§ What the task asks
Line by line, copy all of the data exactly.
Excerpted data START
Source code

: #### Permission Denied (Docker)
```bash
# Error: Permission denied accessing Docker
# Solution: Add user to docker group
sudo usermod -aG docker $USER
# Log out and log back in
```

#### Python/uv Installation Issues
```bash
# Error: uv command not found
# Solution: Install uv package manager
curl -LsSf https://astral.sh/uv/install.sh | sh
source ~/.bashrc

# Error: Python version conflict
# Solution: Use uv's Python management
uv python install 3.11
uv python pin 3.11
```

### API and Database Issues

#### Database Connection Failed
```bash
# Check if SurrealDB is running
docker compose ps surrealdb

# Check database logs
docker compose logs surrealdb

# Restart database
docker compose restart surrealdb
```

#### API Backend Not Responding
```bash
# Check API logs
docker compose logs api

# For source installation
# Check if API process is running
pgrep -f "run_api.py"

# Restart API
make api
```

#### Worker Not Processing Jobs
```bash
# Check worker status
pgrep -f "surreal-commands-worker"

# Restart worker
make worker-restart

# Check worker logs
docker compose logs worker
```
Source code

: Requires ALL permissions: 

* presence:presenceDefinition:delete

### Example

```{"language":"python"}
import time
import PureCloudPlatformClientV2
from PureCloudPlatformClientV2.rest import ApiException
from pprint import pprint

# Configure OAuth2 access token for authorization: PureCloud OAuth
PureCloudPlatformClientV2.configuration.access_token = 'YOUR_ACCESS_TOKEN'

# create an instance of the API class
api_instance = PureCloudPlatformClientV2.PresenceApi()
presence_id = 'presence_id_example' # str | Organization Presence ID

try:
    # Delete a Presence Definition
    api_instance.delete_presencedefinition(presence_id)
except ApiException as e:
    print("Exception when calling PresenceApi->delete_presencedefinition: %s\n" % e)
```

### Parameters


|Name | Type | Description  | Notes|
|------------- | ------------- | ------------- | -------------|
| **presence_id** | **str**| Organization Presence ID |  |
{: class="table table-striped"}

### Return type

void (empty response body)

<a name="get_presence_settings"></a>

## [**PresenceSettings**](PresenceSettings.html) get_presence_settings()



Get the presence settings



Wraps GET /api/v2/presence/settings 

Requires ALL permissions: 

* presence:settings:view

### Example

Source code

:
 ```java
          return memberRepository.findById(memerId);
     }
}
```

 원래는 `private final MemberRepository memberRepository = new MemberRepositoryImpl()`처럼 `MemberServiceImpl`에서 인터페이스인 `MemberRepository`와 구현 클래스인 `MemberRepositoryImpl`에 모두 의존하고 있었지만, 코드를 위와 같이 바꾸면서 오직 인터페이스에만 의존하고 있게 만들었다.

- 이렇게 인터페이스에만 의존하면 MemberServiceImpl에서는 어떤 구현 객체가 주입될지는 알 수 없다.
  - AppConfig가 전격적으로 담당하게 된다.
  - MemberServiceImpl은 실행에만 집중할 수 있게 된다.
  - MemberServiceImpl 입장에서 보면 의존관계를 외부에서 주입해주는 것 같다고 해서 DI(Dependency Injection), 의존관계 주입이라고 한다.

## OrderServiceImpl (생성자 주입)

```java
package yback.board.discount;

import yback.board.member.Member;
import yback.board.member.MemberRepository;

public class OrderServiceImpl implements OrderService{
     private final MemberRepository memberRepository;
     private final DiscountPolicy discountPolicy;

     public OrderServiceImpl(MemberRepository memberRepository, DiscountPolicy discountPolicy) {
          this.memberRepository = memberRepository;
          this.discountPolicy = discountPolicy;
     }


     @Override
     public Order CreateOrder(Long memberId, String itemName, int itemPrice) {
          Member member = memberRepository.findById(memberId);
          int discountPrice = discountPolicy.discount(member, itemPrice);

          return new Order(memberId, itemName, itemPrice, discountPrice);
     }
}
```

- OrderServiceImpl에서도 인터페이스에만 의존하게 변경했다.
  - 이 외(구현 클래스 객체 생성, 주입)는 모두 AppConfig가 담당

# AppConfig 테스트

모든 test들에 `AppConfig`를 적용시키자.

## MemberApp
Excerpted data END
§ Expected answer
Source code

: #### Permission Denied (Docker)
```bash
# Error: Permission denied accessing Docker
# Solution: Add user to docker group
sudo usermod -aG docker $USER
# Log out and log back in
```

#### Python/uv Installation Issues
```bash
# Error: uv command not found
# Solution: Install uv package manager
curl -LsSf https://astral.sh/uv/install.sh | sh
source ~/.bashrc

# Error: Python version conflict
# Solution: Use uv's Python management
uv python install 3.11
uv python pin 3.11
```

### API and Database Issues

#### Database Connection Failed
```bash
# Check if SurrealDB is running
docker compose ps surrealdb

# Check database logs
docker compose logs surrealdb

# Restart database
docker compose restart surrealdb
```

#### API Backend Not Responding
```bash
# Check API logs
docker compose logs api

# For source installation
# Check if API process is running
pgrep -f "run_api.py"

# Restart API
make api
```

#### Worker Not Processing Jobs
```bash
# Check worker status
pgrep -f "surreal-commands-worker"

# Restart worker
make worker-restart

# Check worker logs
docker compose logs worker
```
Source code

: Requires ALL permissions: 

* presence:presenceDefinition:delete

### Example

```{"language":"python"}
import time
import PureCloudPlatformClientV2
from PureCloudPlatformClientV2.rest import ApiException
from pprint import pprint

# Configure OAuth2 access token for authorization: PureCloud OAuth
PureCloudPlatformClientV2.configuration.access_token = 'YOUR_ACCESS_TOKEN'

# create an instance of the API class
api_instance = PureCloudPlatformClientV2.PresenceApi()
presence_id = 'presence_id_example' # str | Organization Presence ID

try:
    # Delete a Presence Definition
    api_instance.delete_presencedefinition(presence_id)
except ApiException as e:
    print("Exception when calling PresenceApi->delete_presencedefinition: %s\n" % e)
```

### Parameters


|Name | Type | Description  | Notes|
|------------- | ------------- | ------------- | -------------|
| **presence_id** | **str**| Organization Presence ID |  |
{: class="table table-striped"}

### Return type

void (empty response body)

<a name="get_presence_settings"></a>

## [**PresenceSettings**](PresenceSettings.html) get_presence_settings()



Get the presence settings



Wraps GET /api/v2/presence/settings 

Requires ALL permissions: 

* presence:settings:view

### Example

Source code

:
 ```java
          return memberRepository.findById(memerId);
     }
}
```

 원래는 `private final MemberRepository memberRepository = new MemberRepositoryImpl()`처럼 `MemberServiceImpl`에서 인터페이스인 `MemberRepository`와 구현 클래스인 `MemberRepositoryImpl`에 모두 의존하고 있었지만, 코드를 위와 같이 바꾸면서 오직 인터페이스에만 의존하고 있게 만들었다.

- 이렇게 인터페이스에만 의존하면 MemberServiceImpl에서는 어떤 구현 객체가 주입될지는 알 수 없다.
  - AppConfig가 전격적으로 담당하게 된다.
  - MemberServiceImpl은 실행에만 집중할 수 있게 된다.
  - MemberServiceImpl 입장에서 보면 의존관계를 외부에서 주입해주는 것 같다고 해서 DI(Dependency Injection), 의존관계 주입이라고 한다.

## OrderServiceImpl (생성자 주입)

```java
package yback.board.discount;

import yback.board.member.Member;
import yback.board.member.MemberRepository;

public class OrderServiceImpl implements OrderService{
     private final MemberRepository memberRepository;
     private final DiscountPolicy discountPolicy;

     public OrderServiceImpl(MemberRepository memberRepository, DiscountPolicy discountPolicy) {
          this.memberRepository = memberRepository;
          this.discountPolicy = discountPolicy;
     }


     @Override
     public Order CreateOrder(Long memberId, String itemName, int itemPrice) {
          Member member = memberRepository.findById(memberId);
          int discountPrice = discountPolicy.discount(member, itemPrice);

          return new Order(memberId, itemName, itemPrice, discountPrice);
     }
}
```

- OrderServiceImpl에서도 인터페이스에만 의존하게 변경했다.
  - 이 외(구현 클래스 객체 생성, 주입)는 모두 AppConfig가 담당

# AppConfig 테스트

모든 test들에 `AppConfig`를 적용시키자.

## MemberApp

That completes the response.